- **Provided text**
━━━
Schema evolution: guidelines vs guarantees

Both Protocol Buffers and Skir are designed to support schema evolution, but they take fundamentally different approaches to ensuring compatibility.

Protocol Buffers provides guidelines and best practices for evolving schemas safely. These guidelines tell you which changes are safe (e.g., adding fields, renaming) and which are dangerous (e.g., changing field numbers, incompatible type changes). However, nothing in the toolchain enforces these rules. It is entirely up to developers to remember the guidelines, understand the implications, and avoid making breaking changes.

This manual approach works well in small teams with high discipline, but it becomes error-prone as teams grow or when developers are less familiar with the evolution rules. Breaking changes can slip through code review and cause production issues when old code encounters incompatible new data, or when new code cannot deserialize old persisted records.
━━━
- **Dataset entries**
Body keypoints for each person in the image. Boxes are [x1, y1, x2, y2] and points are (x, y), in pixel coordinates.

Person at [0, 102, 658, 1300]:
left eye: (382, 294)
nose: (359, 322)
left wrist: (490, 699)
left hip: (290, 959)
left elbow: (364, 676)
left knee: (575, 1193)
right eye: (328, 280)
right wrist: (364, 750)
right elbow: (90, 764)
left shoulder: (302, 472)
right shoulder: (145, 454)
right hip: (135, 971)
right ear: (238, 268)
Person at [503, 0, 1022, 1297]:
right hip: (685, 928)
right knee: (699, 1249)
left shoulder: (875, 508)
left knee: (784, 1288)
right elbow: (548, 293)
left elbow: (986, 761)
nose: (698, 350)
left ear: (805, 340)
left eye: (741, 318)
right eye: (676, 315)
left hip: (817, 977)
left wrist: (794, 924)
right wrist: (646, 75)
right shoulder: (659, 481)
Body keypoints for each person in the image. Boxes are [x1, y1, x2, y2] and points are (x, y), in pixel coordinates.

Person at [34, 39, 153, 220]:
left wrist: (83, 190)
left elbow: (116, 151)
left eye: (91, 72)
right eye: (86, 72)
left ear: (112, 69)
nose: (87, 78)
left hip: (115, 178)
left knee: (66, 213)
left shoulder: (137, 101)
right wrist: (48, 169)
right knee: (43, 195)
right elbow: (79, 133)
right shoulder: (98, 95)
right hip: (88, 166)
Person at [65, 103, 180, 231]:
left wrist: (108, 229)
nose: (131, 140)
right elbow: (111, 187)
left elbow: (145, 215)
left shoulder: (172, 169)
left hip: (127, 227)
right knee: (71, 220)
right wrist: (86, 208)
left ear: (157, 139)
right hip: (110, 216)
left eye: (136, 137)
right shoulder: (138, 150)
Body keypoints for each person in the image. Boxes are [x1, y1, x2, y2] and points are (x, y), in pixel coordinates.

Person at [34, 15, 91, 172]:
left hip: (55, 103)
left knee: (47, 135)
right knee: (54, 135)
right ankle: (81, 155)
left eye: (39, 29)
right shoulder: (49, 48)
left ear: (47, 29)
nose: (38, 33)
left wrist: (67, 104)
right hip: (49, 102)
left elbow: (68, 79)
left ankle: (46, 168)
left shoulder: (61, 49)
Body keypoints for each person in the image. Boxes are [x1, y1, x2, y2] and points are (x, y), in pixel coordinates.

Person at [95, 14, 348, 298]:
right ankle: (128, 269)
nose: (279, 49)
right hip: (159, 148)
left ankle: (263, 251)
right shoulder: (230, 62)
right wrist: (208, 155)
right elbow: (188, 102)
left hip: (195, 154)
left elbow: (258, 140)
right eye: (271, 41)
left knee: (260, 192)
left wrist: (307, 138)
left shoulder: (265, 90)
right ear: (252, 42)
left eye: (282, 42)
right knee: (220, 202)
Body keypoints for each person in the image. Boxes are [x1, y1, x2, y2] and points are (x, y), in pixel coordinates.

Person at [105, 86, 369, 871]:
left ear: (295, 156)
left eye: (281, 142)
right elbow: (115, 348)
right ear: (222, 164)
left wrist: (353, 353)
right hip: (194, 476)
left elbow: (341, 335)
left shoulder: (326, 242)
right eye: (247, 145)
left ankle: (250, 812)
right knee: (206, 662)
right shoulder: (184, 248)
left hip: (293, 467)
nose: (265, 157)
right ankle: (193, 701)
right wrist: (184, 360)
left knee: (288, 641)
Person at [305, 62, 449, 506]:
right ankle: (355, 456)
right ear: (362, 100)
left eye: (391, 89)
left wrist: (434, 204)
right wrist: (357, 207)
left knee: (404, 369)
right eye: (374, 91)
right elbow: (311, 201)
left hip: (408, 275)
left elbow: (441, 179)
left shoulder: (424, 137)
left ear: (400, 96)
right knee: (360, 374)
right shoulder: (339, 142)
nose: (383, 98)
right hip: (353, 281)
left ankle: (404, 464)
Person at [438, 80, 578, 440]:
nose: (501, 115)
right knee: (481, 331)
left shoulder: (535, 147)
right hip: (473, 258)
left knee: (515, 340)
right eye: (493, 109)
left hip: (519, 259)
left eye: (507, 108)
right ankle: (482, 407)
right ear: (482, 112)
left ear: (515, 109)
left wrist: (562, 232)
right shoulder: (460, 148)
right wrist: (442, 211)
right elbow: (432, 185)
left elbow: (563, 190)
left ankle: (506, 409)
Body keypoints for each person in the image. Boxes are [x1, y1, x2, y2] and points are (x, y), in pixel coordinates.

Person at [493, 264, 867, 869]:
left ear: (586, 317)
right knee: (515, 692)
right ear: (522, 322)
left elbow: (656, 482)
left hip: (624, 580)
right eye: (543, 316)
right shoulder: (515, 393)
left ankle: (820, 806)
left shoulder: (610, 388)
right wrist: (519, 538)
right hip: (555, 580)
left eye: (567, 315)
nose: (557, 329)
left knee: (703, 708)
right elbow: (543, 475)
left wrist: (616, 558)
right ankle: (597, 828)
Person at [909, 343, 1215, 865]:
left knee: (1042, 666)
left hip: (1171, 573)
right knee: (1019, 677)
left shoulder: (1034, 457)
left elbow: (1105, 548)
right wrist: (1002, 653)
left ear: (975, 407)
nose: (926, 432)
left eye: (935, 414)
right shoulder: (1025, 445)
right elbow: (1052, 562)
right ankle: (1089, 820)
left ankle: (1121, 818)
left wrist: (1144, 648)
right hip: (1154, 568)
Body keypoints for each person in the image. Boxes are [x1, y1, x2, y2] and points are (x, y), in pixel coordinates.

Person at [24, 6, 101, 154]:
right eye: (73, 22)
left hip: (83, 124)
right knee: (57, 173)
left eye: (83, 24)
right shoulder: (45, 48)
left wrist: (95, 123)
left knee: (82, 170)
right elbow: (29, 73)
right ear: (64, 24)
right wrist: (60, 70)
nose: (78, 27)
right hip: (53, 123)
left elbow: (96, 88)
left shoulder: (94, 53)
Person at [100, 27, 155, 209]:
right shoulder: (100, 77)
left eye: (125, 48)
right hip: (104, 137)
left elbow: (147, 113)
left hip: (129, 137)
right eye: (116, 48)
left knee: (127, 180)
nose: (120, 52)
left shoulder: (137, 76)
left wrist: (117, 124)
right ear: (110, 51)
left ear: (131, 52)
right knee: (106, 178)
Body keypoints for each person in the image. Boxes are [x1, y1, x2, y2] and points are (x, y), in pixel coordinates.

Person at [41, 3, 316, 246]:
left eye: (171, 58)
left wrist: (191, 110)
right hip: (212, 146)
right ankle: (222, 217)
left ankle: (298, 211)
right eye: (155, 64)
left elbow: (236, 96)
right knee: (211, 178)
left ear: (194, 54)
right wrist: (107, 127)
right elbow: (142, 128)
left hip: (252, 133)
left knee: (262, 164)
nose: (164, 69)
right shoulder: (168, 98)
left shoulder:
━━━
- **The problem**
According to the schema evolution text, which changes does Protocol Buffers list as dangerous?

- **Task result**
Changing field numbers and incompatible type changes.